個人的に彼の地元で応援演説してくれというくらいならば良いと思っているが党全体に関わるようなことは、絶対したくないし、元凶である俺に反感を持つ人間も多く、できないだろうと思っている。
「そうか。じゃあ三多村家ならばどうする?」
「貴男が立候補して、由吏さんに頼まれれば、資金的人員的なものは元より応援演説も行いましょう。」
「何故。俺なんだ。」
「三多村家では世代交代だそうですね。次回の衆議院選挙では現職の三多村肇氏が引退されて、則継氏が立たれると聞いています。だが既に則継氏は民主政治党の反体制派閥からの立候補が決まっている。もちろん彼でも資金的人員的なものはさせて頂きますが、もう一歩踏み込むならば俺は貴方がいい。調べたところ則継氏よりも周囲に慕われておいでだ。俺にリスクを踏ませたいならば、貴方もリスクを踏んでくれということです。」
つまり三多村家の主流を口説き落とすか、裏切りって立候補をしろと言っているのだ。彼はこれまで本家である則継氏のサポートとして裏方の役割を果たしてきている。本家と分家の関係は絶対だ。
だが此処へ来て、大逆転の芽が出て来たのだ。由吏姉さんのコネを使い、俺に太鼓判を押して貰えば勝機も見えてくる。そう思って彼は此処へやって来たのだ。
「俺、俺は・・・。

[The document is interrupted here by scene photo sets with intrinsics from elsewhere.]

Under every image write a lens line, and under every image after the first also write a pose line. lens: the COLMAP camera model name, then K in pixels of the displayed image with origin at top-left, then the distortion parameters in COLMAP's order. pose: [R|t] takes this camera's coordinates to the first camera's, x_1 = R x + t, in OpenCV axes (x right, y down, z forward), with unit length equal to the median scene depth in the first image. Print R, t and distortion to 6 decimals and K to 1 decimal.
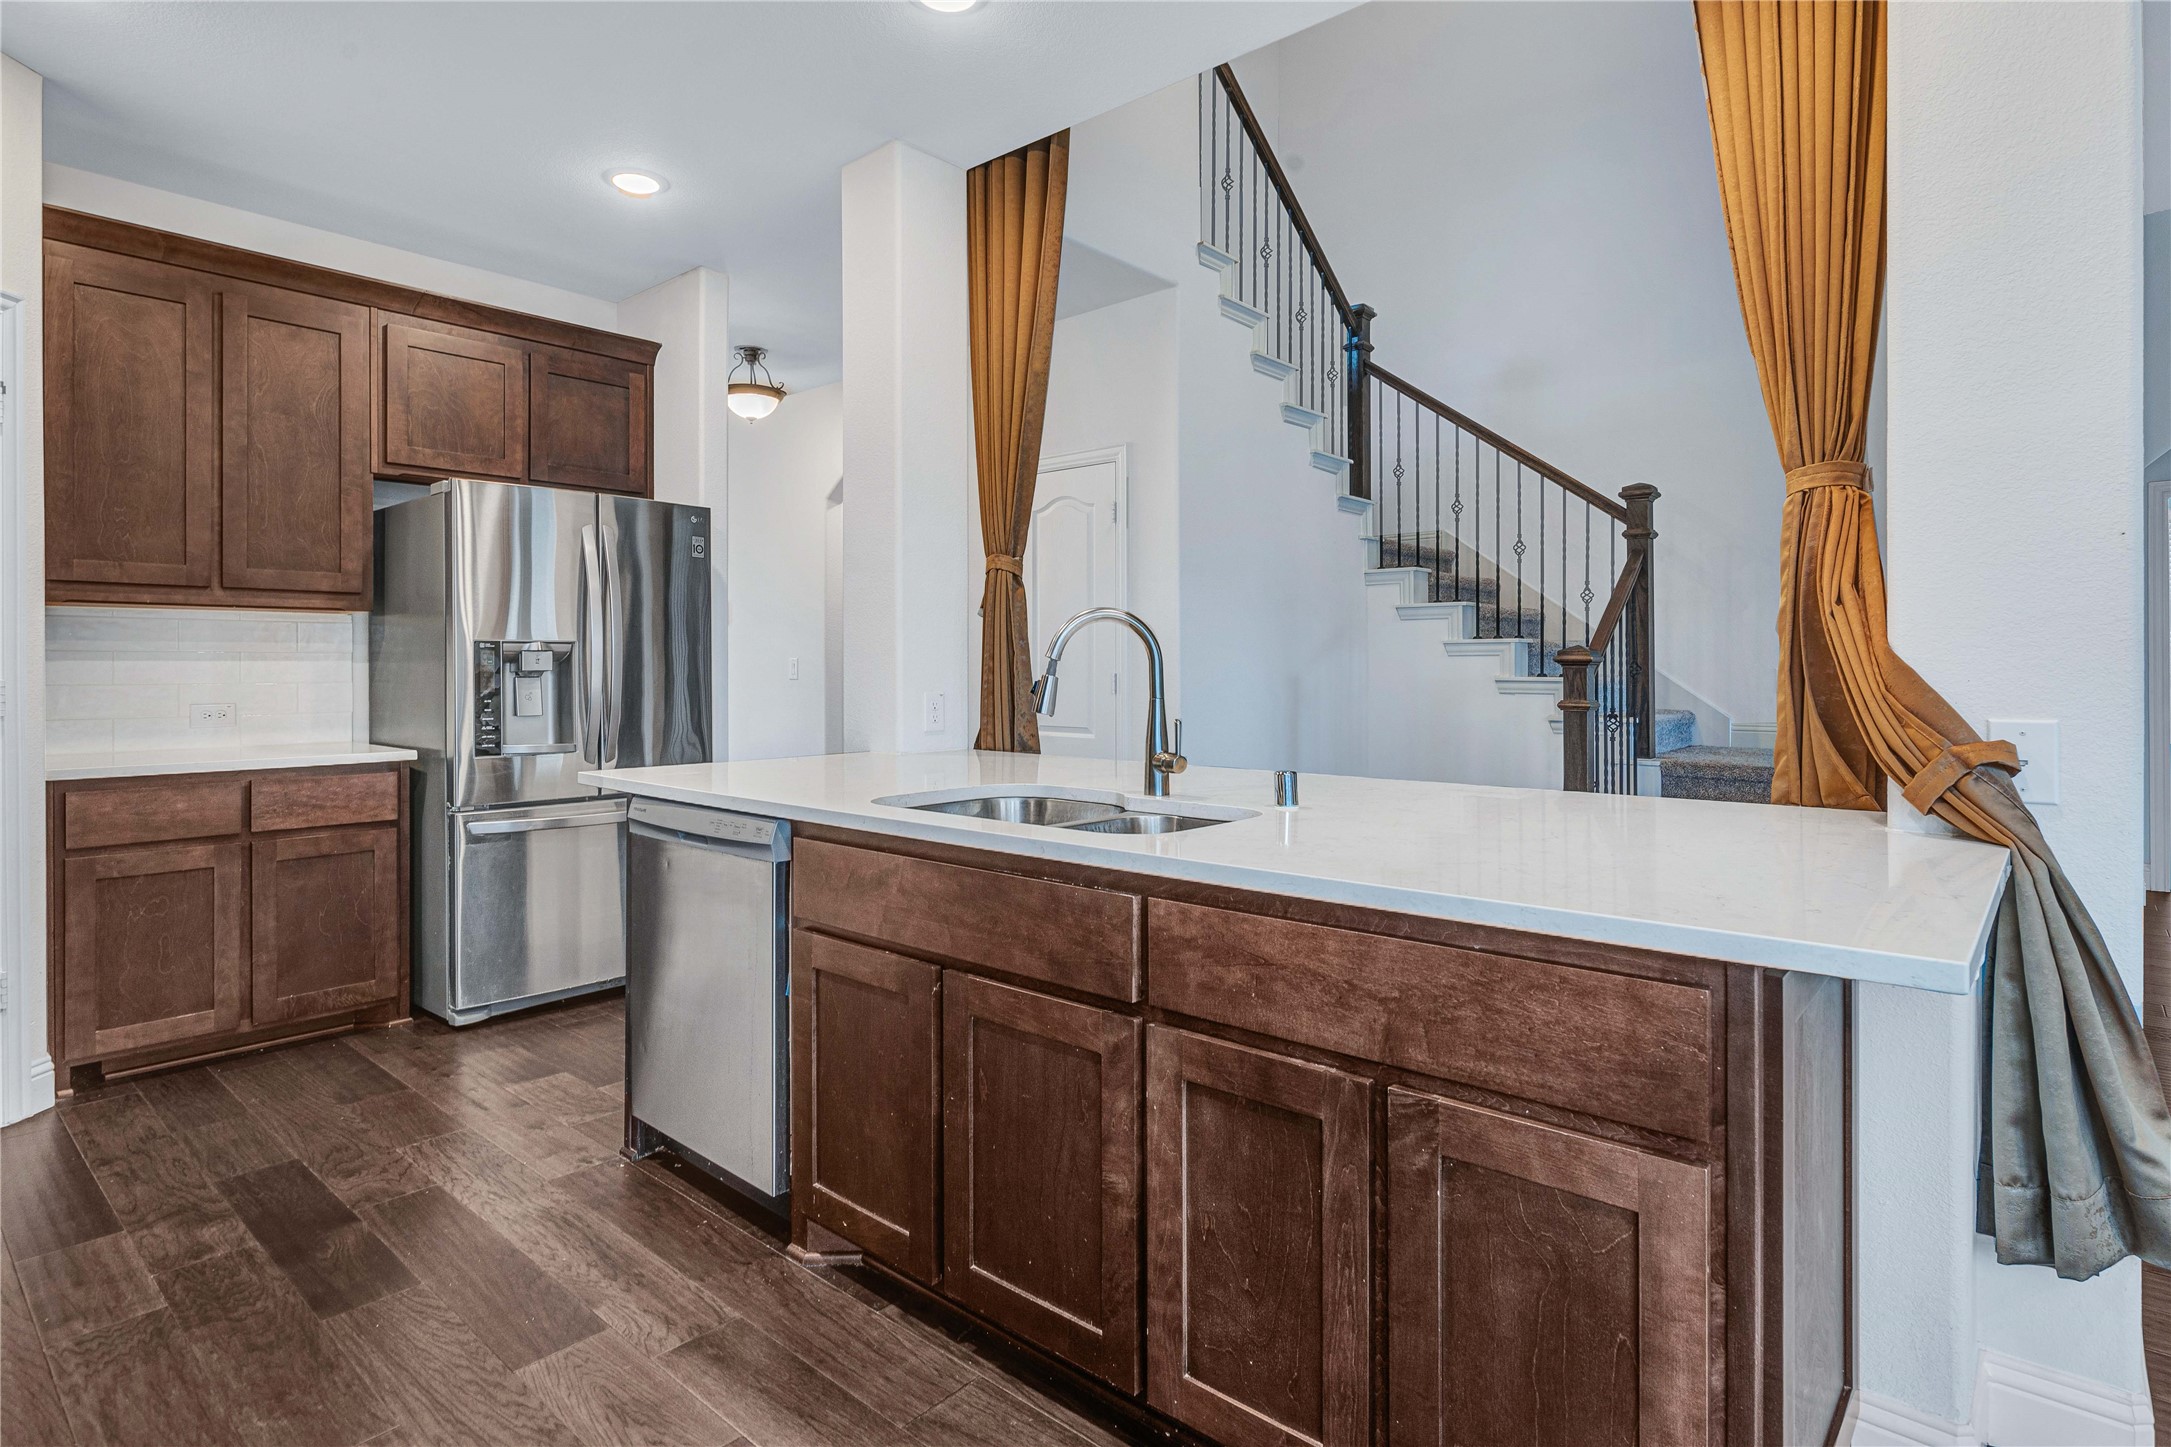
lens RADIAL K [[1122.7, 0, 1089.2], [0, 1122.7, 675.0], [0, 0, 1]] dist [0.000126, 0.001260]
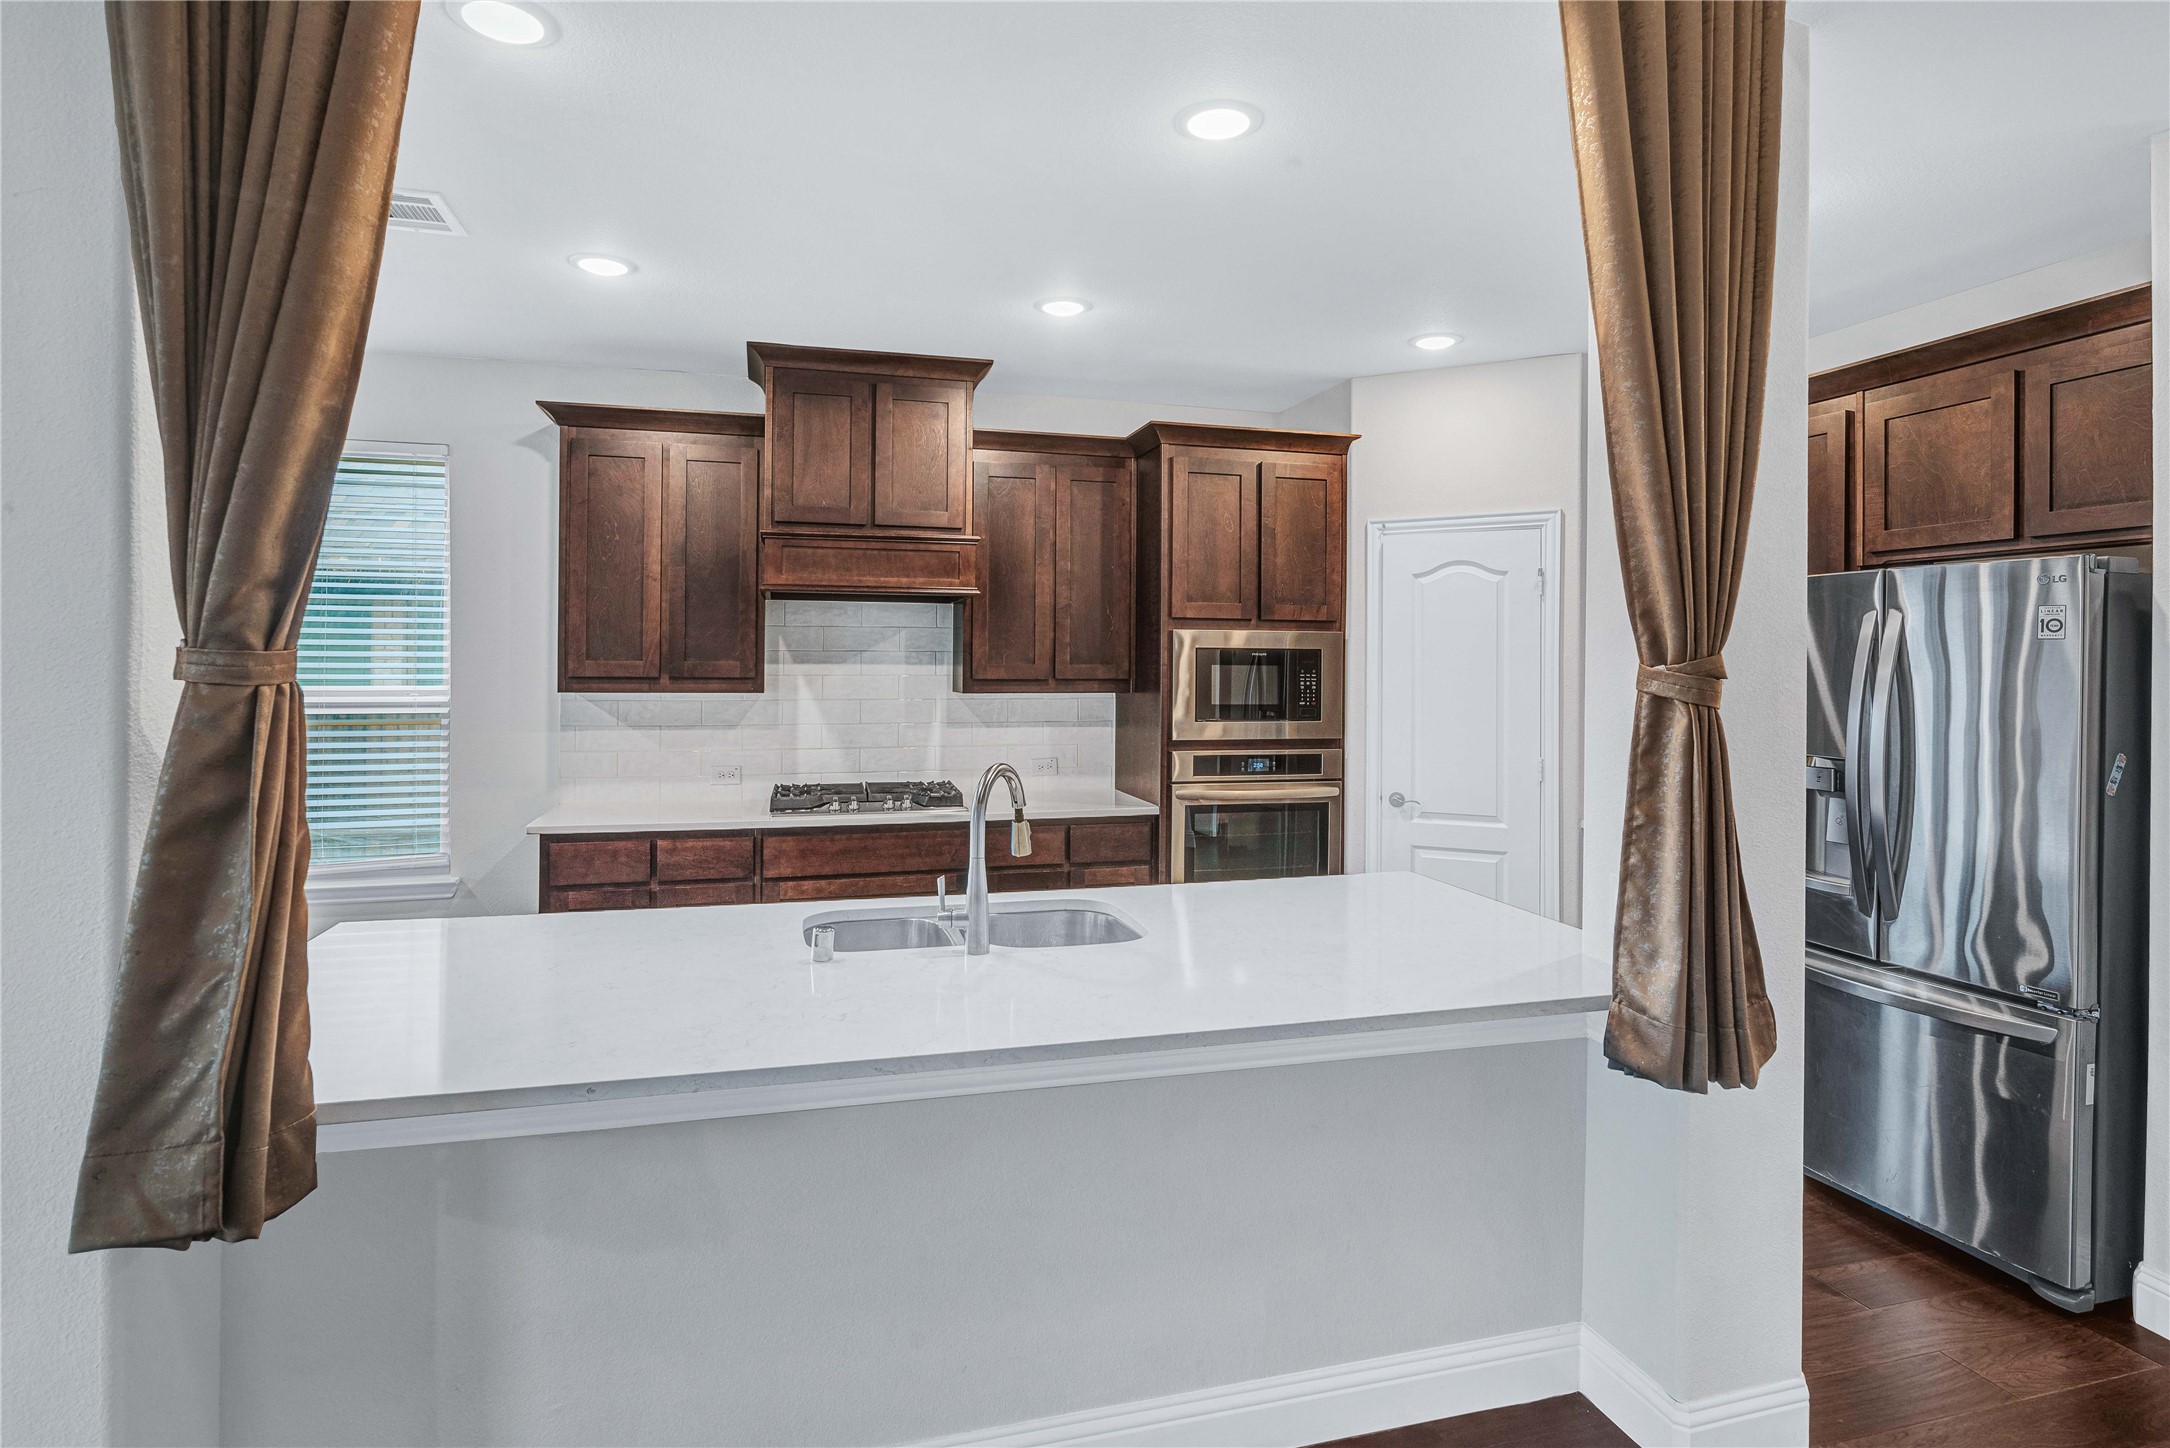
lens RADIAL K [[1119.8, 0, 1094.9], [0, 1119.8, 688.5], [0, 0, 1]] dist [-0.004557, -0.000625]
pose [[-0.545393, 0.020523, -0.837929, 0.525436], [-0.013962, 0.999339, 0.033564, -0.105173], [0.838064, 0.030005, -0.544746, 1.024691]]
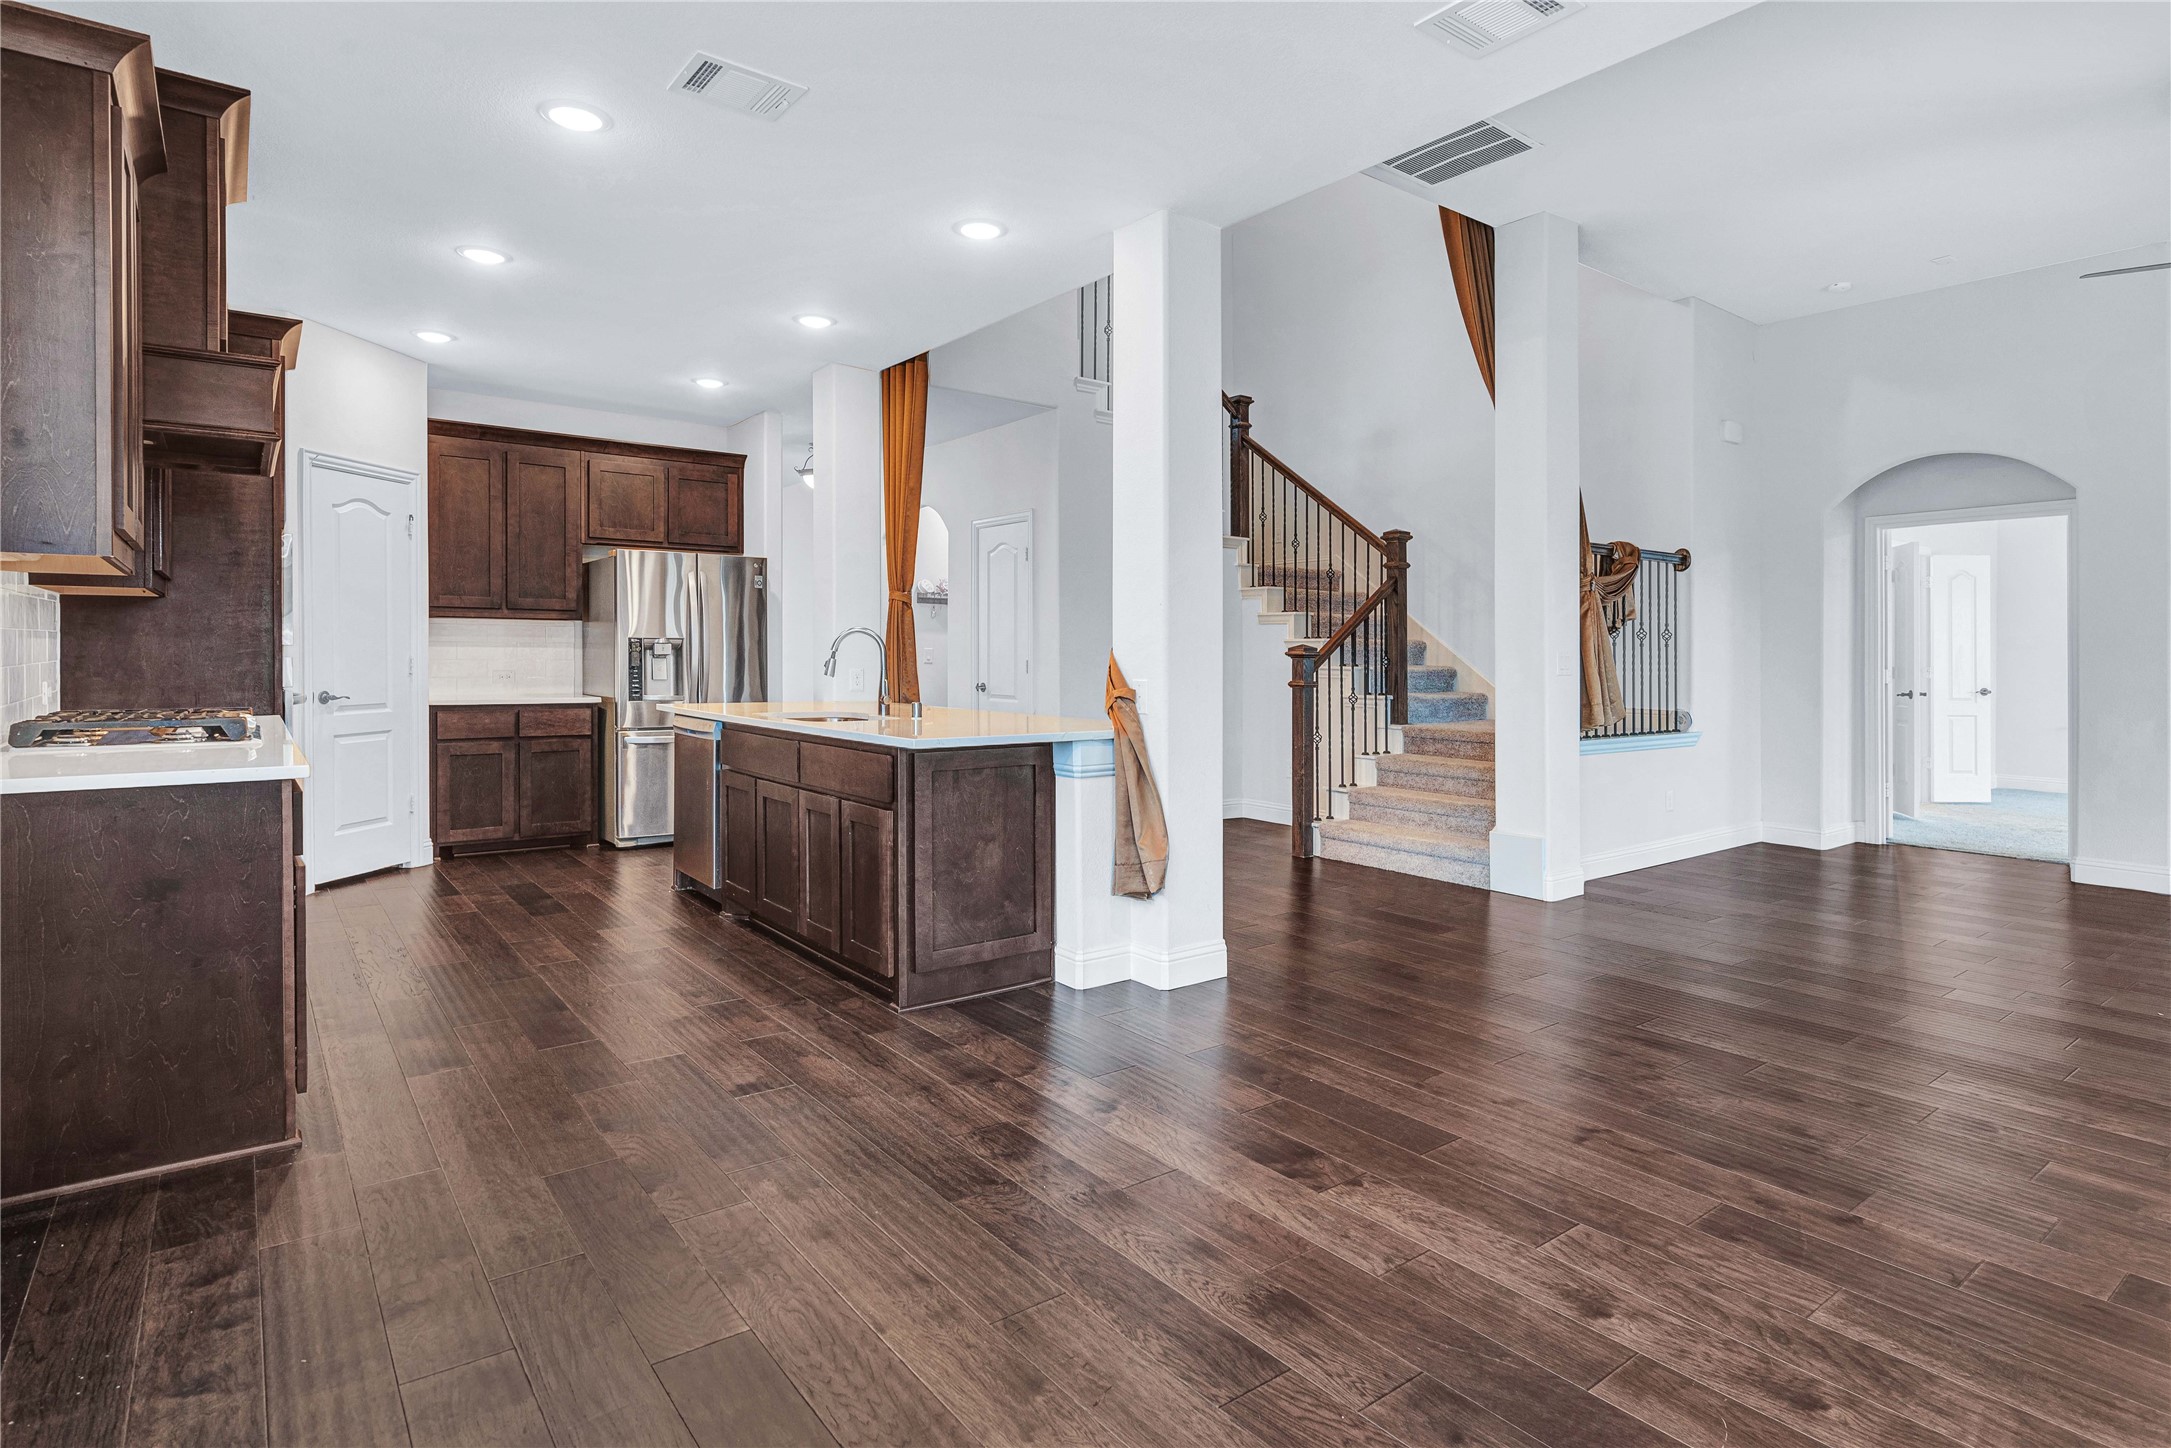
lens RADIAL K [[1120.3, 0, 1095.4], [0, 1120.3, 688.5], [0, 0, 1]] dist [-0.004557, -0.000625]
pose [[0.980945, 0.015478, -0.193668, 0.542844], [-0.011549, 0.999704, 0.021400, 0.004586], [0.193942, -0.018755, 0.980834, -0.629943]]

」
「もう一言、付け加えるならば。鷹山派から出馬して貰えば、比例代表順位を上げて貰うように首相に進言してもいい。」
そんなことをしなくても、今の松阪の活況である仕事の流れが俺から由吏姉さん、そして三多村家へ流れていることを知る人間は多い。彼らにすれば久継氏のほうが大事なのは解っているはずだ。彼がコケれば仕事が三多村家へ流れなくなる。どちらを選ぶかは自明の理だ。